So, I have to tell you how hard it was to resist the temptation to go down the obvious post title on this one.
It was really really hard.
There, now ya know.
But really, cars and airplanes are not strictly the same thing. And, for that matter, neither is the making of cars and the flying of airplanes the same thing either. However, companies that make cars and companies that fly airplanes ARE kinda the same. Same in enough ways that they make for useful comparisons.
It’s election time; its time to look at what people say they’ll do and what people have done. Much of the focus so far has been on the Republicans. No surprise there, they have a primary and the President doesn’t. So far, the President has been able to stay out of the election games. However, it IS coming up and we are starting to see some of the first messages. And one of them is going to the auto-bailout.
I was over at Mo’s place for awhile tonight when I came across her post on an interesting perspective of that auto-bailout:
An op-ed in today’s Times from Steve Rattner, who served as lead advisor on the 2009 Auto Task Force.
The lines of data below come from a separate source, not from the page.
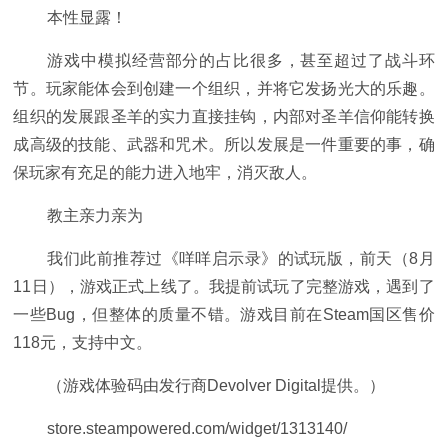
本性显露！
游戏中模拟经营部分的占比很多，甚至超过了战斗环
节。玩家能体会到创建一个组织，并将它发扬光大的乐趣。
组织的发展跟圣羊的实力直接挂钩，内部对圣羊信仰能转换
成高级的技能、武器和咒术。所以发展是一件重要的事，确
保玩家有充足的能力进入地牢，消灭敌人。
教主亲力亲为
我们此前推荐过《咩咩启示录》的试玩版，前天（8月
11日），游戏正式上线了。我提前试玩了完整游戏，遇到了
一些Bug，但整体的质量不错。游戏目前在Steam国区售价
118元，支持中文。
（游戏体验码由发行商Devolver Digital提供。）
store.steampowered.com/widget/1313140/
He is, however, a Democrat so my conservative friends are free to disagree with every word.
Alas, Mo knows
baseball conservatives! So I went to see what Mr. Rattner had to say:
I know this because the administration’s auto task force, for which I was the lead adviser, spoke diligently to all conceivable providers of funds, and not one had the slightest interest in financing those companies on any terms. If Mr. Romney disagrees, he should come forward with specific names of willing investors in place of empty rhetoric. I predict that he won’t be able to, because there aren’t any.
Without government financing — initiated by President George W. Bush in December 2008 — the two companies would not have been able to pursue Chapter 11 reorganization. Instead they would have been forced to cease production, close their doors and lay off virtually all workers once their coffers ran dry.
Those shutdowns would have reverberated through the entire auto sector, causing innumerable suppliers almost immediately to stop operating too.
Is this true? Could it be possible that there wasn’t an investor willing to buy the assets of either or both? No.
To understand why GM was an obvious candidate for Chapter 11 re-organization (rather than liquidation), it is important to start with the fundamental issue facing any firm filing for bankruptcy — the question of whether it is “economically failed” or simply in “financial distress.” In deciding between the two, one considers whether it would be most efficient to continue to deploy the company’s assets — its financial, physical, and human capital — by re-organizing, or instead to liquidate the company and allow those assets to be redeployed elsewhere in the economy. For example, if a typewriter manufacturer were to file for bankruptcy today, it likely would be considered an economically failed enterprise: The market for typewriters is small and shrinking, and the manufacturer’s financial, physical, and human capital would probably be better used elsewhere (perhaps in making computers). A financially distressed enterprise, on the other hand, is worth more alive than dead: It may have fallen on hard times — the result of mismanagement or an economic downturn, perhaps — but still provides a product or service that is in demand (and so could someday make for a thriving firm). Through the use of Chapter 11, such a company can continue to operate while re-organizing to get out from under its debts.
But do we have examples of this in any other large industry? Examples where really bug companies, even sectors, have failed, went through bankruptcy and continued to operate without losses that reverberated throughout the entire sector? Yup.
We do know, however, what happened to the airlines that went through bankruptcy. Their planes kept flying, and pilots, mechanics and flight attendants reported to work, even if there were fewer of them.
Over the past decade, no industry has had worse breaks than the airlines. They took a huge hit from 9/11. They have been buffeted by fuel prices. The TSA’s intrusive airport screening angered passengers. Furthermore, the airline industry is cyclical; it suffers disproportionately from economic downturns.
Compared to the airlines, GM has had a cake walk.
Indeed, four major airlines filed for Chapter 11 bankruptcy after 9/11 (US Air and United in 2002; Northwest and Delta in 2005). Each company was restructured by a bankruptcy court according to the rule of law. In each case, creditors took haircuts and employees lost jobs and agreed to concessions in wages and work conditions. Each airline emerged from bankruptcy and continued to operate as a going concern.
No airplanes fell from the sky, no passengers were stranded in Kalamazoo and no bailout of the industry was required. Cars are different than planes. But Chapter 11 is Chapter 11 plain and simple.